The Mirandas’ home was not destroyed, though its exterior paint and back terrace were stripped away. The biggest worry is that his mother’s job, selling insurance, disappeared. . “There was no work, there was no money,” he said.

Ortiz, who played high school basketball in his hometown of Canóvanas, on the island’s northwest coast, spent the hurricane in the house of one of his stepmother’s friends. When he returned to his own house, it had been destroyed.

“We went to the house to see if anything was left and we discovered that people were stealing from us … We lost everything in our house,” he said.

So, Ortiz’s father ,moved to New York in June 2017; his wife and three children arrived in November. Temporarily, the lived in an apartment in the Bronx. Then, from Nov. 5, 2017 until March 24, 2018, the whole family lived in a shelter on 28th Street in Manhattan.
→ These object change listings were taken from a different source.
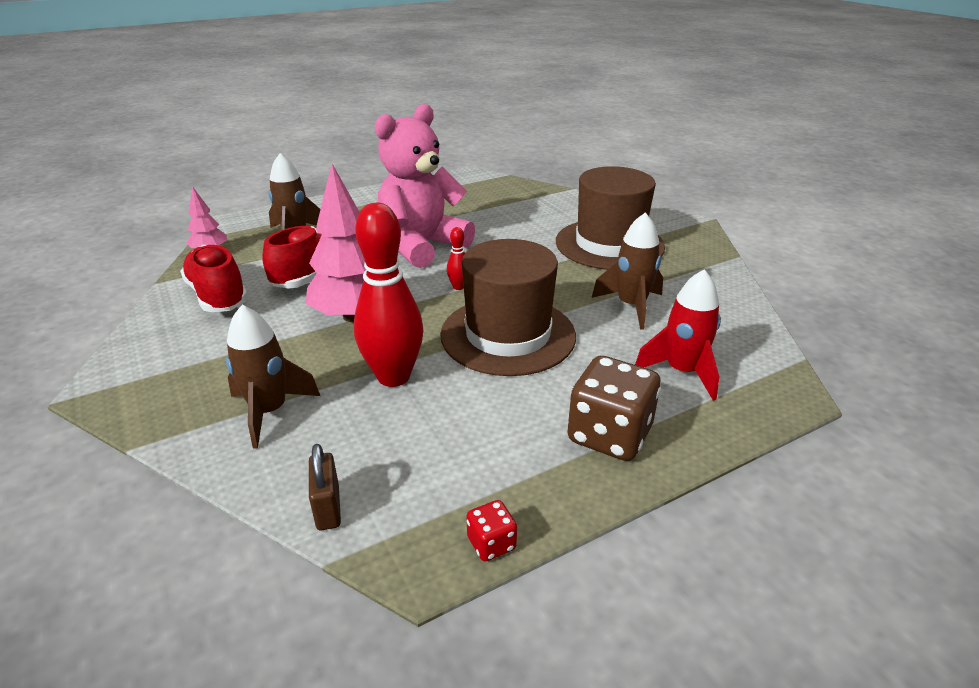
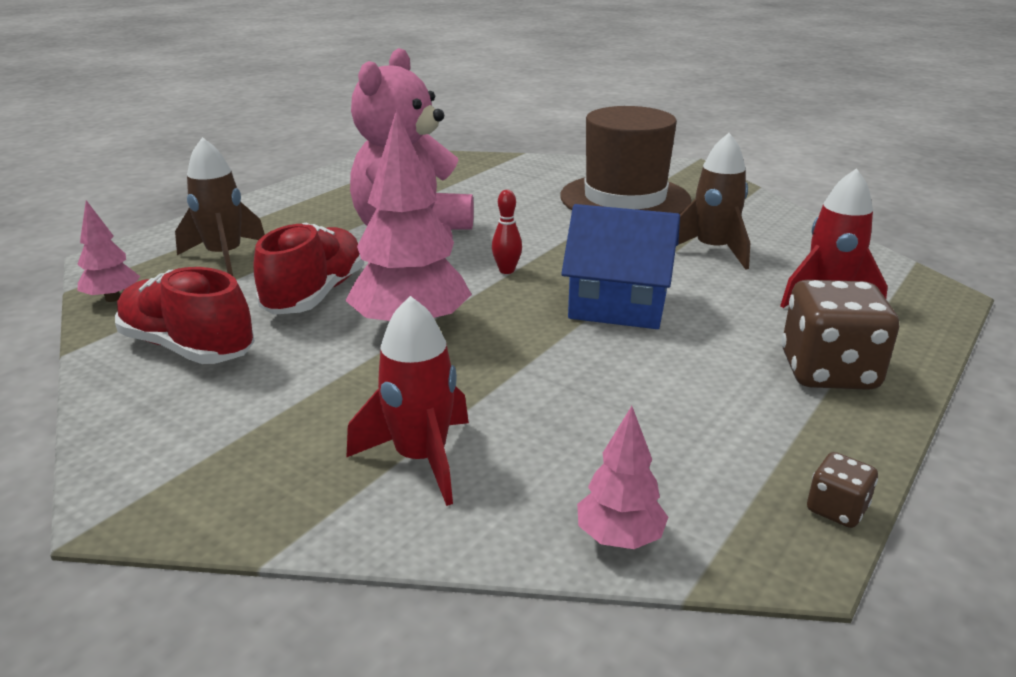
camera: 25 degrees left, 5 degrees down
(269, 411) = (421, 459): brown rocket -> red rocket
(328, 508) = (619, 538): brown padlock -> pink tree
(393, 376) = (536, 378): red bowling pin -> none
(491, 543) = (836, 509): red dice -> brown dice
(508, 335) = (618, 305): brown hat -> blue house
There, they had to share many things with other homeless families.

“The microwave was the problem. We needed to wait a long time [to use it]” said Ortiz, who, during that time, enrolled at Manhattan Academy for Arts and Language.

When Miranda arrived in New York, he spent two days looking for shelter, with his mother. He found himself lost in the city. Still learning to speak better English, he struggled to understand what many people were saying and with getting around on the subway.
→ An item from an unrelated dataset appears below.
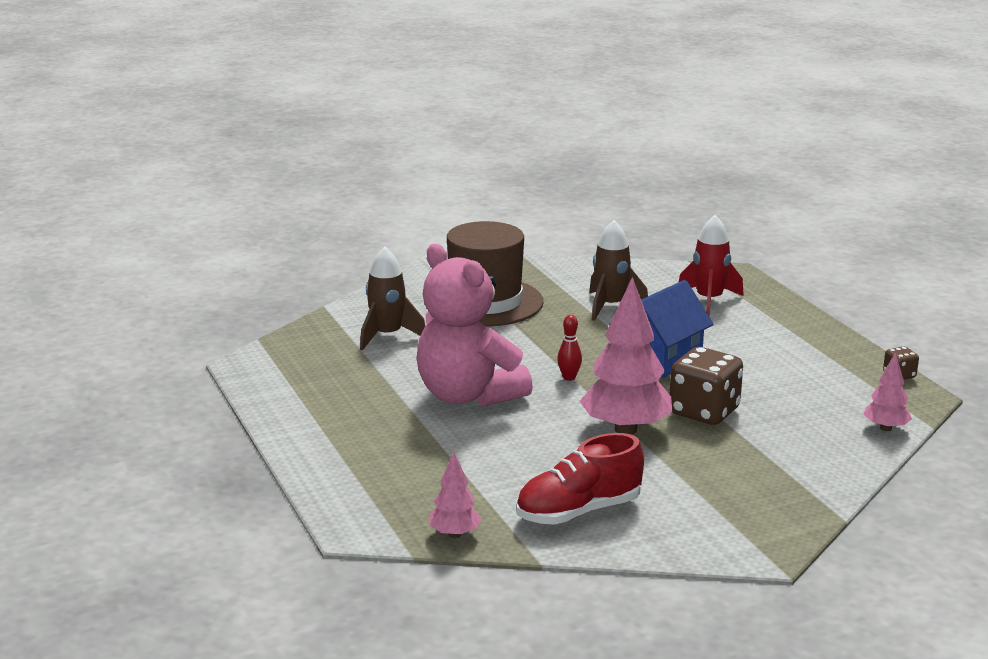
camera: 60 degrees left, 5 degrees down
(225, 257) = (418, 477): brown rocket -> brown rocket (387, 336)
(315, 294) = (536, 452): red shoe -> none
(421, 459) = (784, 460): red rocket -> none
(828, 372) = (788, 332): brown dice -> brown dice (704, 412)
They wound up at Travel Inn, temporarily. To him, it seemed, that homeless Puerto Ricans were not a priority for shelter workers who were supposed to help families find housing. “Afro-Americans first. Hispanic people last,” Miranda said, giving his opinion on who seemed to get favored treatment by shelter workers.

His family started receiving food stamps. His mother got a job as a home attendant. After five days in the shelter, he enrolled Manhattan Academy for Arts and Language, where he met Nestor Ortiz. “My mother wanted me to have a great future,” said Miranda, adding that he wants to major in computer and system engineering while in college.
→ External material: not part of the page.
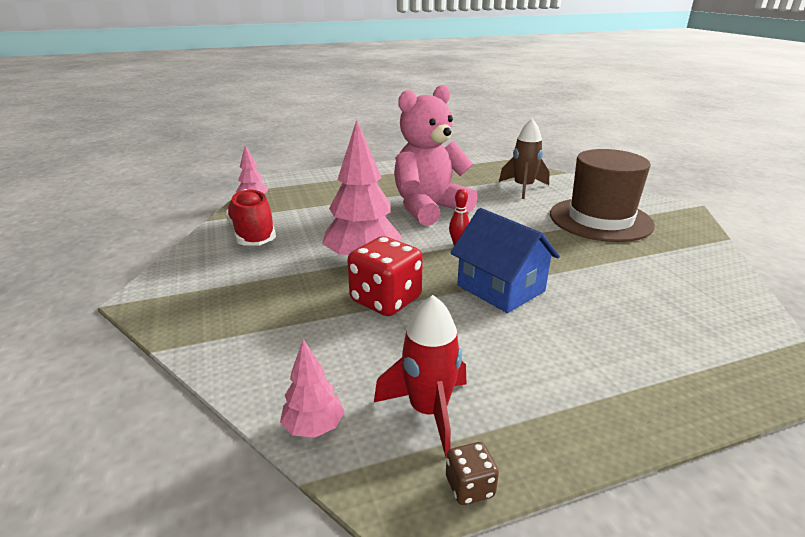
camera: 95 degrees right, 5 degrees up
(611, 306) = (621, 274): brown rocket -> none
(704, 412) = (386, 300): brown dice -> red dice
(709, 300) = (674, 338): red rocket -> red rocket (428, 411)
Today, Miranda and his mother live in apartment on the western edge of Midtown; they won the chance to rent it through a lottery.

Ortiz’s family lives on Flatbush Avenue in Brooklyn.

Ortiz wants to finish high school and visit his native Puerto Rico someday. Miranda, who plans to attend New York City College of Technology this fall, also hopes to revisit his homeland.

“My purpose is to work,” Miranda said, “and keep moving forward in life.”